== Selected passage ==

Other optional arguments can be specified to change the priors and are described further in the documentation.

For the artificial poverty rate example, we fit the Fay-Herriot model and obtain the following smoothed estimates.

# specify known domain sizes
domain.size <- sizeprov[, c("provlab", "Nd")]
colnames(domain.size)[2] <- "size"

# fit model and obtain svysae object
summer.FH <- smoothArea(formula = in_poverty~1,
                        domain = ~provlab,
                        design = design,
                        domain.size = domain.size, 
                        return.samples = T)
## Warning in smoothArea(formula = in_poverty ~ 1, domain = ~provlab, design =
## design, : Direct estimates appear to be proportions. You may want to consider
## using transform = 'logit'.

summer.FH.table <- data.frame(
  Domain = sae.DIR$Domain,
  Median = summer.FH$iid.model.est$median,
  SE = sqrt(summer.FH$iid.model.est$var)
)
head(summer.FH.table)
##     Domain     Median         SE
## 1    Alava 0.23442357 0.04263200
## 2 Albacete 0.15176438 0.02634074
## 3 Alicante 0.20456059 0.01990948
## 4  Almeria 0.24298231 0.03275375
## 5    Avila 0.07570625 0.02445050
## 6  Badajoz 0.20733347 0.02237689

The fitted parameters from sae (obtained via likelihood-based methods) and estimated parameter posterior distribution from SUMMER (obtained from Bayesian methods, implemented via INLA) are in reasonable agreement. The estimated intercept $\beta_0$ from sae is 0.202 ; the posterior median of $\beta_0$ from SUMMER is 0.202. In the absence of strong priors, fixed effects are usually in close agreement, with the posterior being symmetric. The estimated precision $1/\sigma_u^2$ from sae is 281.34787 , while the posterior median of $1/\sigma_u^2$ from SUMMER is 273.241562. The differences are larger here, but the posterior for the variance is skewed, and we would expect the posterior median to be smaller than the REML estimate. The area estimates and measures of uncertainty are in close agreement, however.

===

What to work on:
1) Summarize the Fay-Herriot passage in two sentences.
2) Print the Fay-Herriot passage from "For the artificial" to "return.samples = T)".

== Record set ==

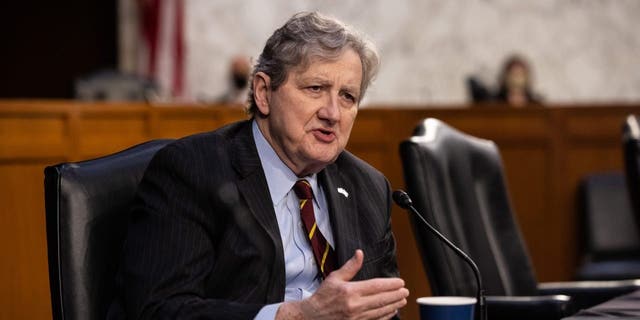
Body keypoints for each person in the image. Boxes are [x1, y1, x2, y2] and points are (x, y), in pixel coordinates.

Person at [107, 11, 409, 320]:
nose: (332, 113)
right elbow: (159, 309)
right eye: (315, 88)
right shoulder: (192, 170)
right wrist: (296, 317)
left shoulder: (368, 187)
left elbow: (383, 310)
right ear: (264, 93)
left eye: (347, 96)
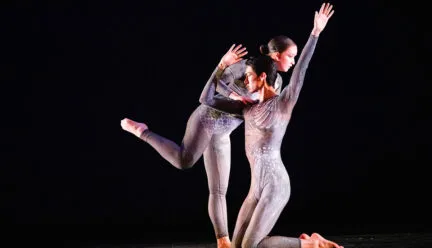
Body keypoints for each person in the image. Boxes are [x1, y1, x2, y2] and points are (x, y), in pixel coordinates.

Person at [120, 36, 295, 247]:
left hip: (223, 132)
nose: (292, 61)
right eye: (290, 56)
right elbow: (215, 88)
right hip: (208, 118)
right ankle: (143, 131)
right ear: (276, 55)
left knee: (219, 190)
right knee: (184, 161)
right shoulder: (246, 66)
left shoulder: (277, 82)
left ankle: (223, 241)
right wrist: (229, 81)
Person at [200, 3, 343, 248]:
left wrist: (315, 33)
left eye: (249, 77)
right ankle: (311, 241)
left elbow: (301, 69)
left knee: (249, 247)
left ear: (263, 77)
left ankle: (311, 245)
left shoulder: (283, 102)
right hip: (256, 188)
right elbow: (206, 99)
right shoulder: (246, 106)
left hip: (276, 185)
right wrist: (221, 65)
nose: (244, 81)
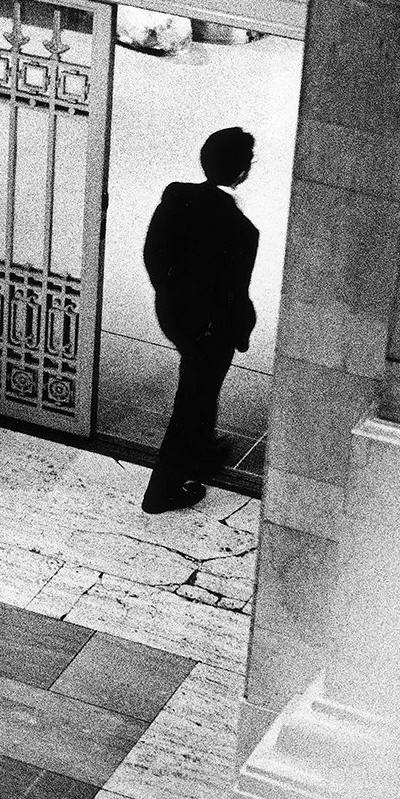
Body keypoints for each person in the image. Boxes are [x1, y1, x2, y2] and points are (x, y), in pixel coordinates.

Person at [141, 126, 259, 513]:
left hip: (173, 313)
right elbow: (233, 294)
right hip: (210, 330)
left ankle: (201, 450)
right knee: (193, 398)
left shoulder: (177, 198)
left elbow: (154, 255)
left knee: (198, 392)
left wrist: (171, 295)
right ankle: (162, 490)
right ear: (243, 172)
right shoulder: (241, 231)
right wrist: (233, 329)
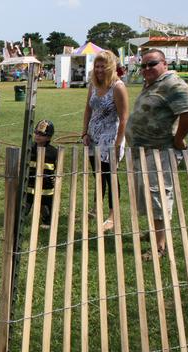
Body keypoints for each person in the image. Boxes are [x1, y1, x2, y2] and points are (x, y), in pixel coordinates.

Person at [126, 48, 188, 260]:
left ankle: (159, 246)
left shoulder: (172, 83)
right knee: (148, 196)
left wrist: (178, 138)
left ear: (164, 64)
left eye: (152, 64)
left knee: (157, 196)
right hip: (144, 151)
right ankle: (154, 231)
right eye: (144, 65)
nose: (147, 68)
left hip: (160, 153)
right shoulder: (153, 83)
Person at [81, 50, 129, 232]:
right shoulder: (93, 85)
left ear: (111, 67)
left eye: (103, 66)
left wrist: (117, 144)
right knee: (98, 175)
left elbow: (124, 118)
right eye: (97, 66)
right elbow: (88, 109)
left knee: (110, 177)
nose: (99, 69)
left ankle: (112, 216)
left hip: (110, 139)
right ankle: (96, 208)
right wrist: (84, 132)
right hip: (93, 138)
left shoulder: (118, 87)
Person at [24, 120, 58, 228]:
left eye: (42, 134)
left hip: (46, 187)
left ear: (49, 137)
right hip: (29, 186)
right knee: (23, 209)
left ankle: (46, 219)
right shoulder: (29, 149)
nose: (38, 136)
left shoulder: (53, 152)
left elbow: (55, 168)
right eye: (36, 133)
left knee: (46, 207)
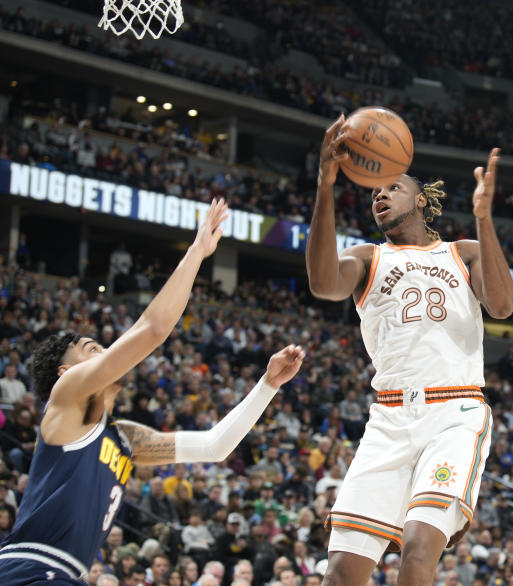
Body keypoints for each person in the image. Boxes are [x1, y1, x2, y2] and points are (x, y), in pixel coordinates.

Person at [0, 199, 307, 585]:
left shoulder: (126, 437)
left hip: (67, 574)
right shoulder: (65, 394)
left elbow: (215, 446)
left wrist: (268, 385)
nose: (106, 352)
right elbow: (153, 329)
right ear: (66, 370)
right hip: (29, 566)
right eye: (91, 349)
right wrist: (197, 251)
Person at [305, 115, 513, 586]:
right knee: (339, 571)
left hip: (454, 412)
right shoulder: (366, 258)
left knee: (419, 549)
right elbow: (321, 283)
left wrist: (484, 219)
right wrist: (325, 183)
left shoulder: (463, 252)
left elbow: (501, 306)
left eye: (393, 188)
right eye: (375, 191)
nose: (380, 194)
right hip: (389, 420)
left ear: (421, 200)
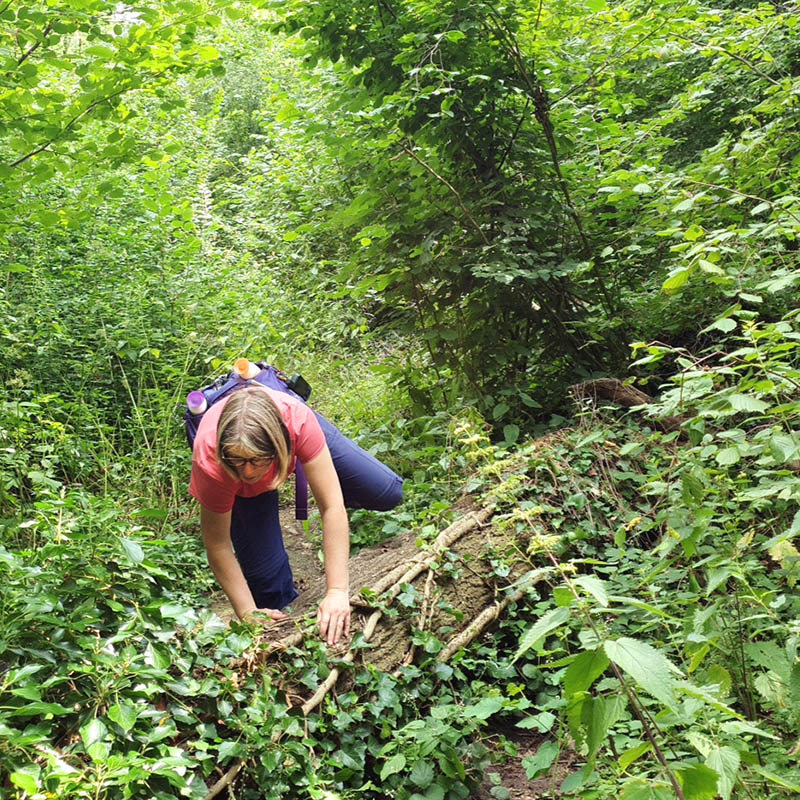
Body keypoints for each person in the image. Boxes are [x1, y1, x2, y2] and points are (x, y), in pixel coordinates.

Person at [189, 384, 351, 645]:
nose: (249, 472)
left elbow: (331, 506)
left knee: (384, 491)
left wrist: (338, 591)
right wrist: (247, 612)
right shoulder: (212, 459)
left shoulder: (298, 423)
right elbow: (218, 544)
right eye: (239, 460)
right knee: (268, 585)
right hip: (230, 470)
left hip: (294, 430)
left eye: (257, 460)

===

Solution set:
1) The Fay-Herriot passage fits a Fay-Herriot model to an artificial poverty rate example with smoothArea, using known domain sizes, and tabulates the smoothed median estimates and standard errors for each domain. The likelihood-based parameters from sae and the Bayesian posterior from SUMMER agree reasonably: the intercept is 0.202 in both, the precision differs more (281.34787 versus 273.241562) because the variance posterior is skewed, and the area estimates and uncertainty measures agree closely.

2)
For the artificial poverty rate example, we fit the Fay-Herriot model and obtain the following smoothed estimates.

# specify known domain sizes
domain.size <- sizeprov[, c("provlab", "Nd")]
colnames(domain.size)[2] <- "size"

# fit model and obtain svysae object
summer.FH <- smoothArea(formula = in_poverty~1,
                        domain = ~provlab,
                        design = design,
                        domain.size = domain.size, 
                        return.samples = T)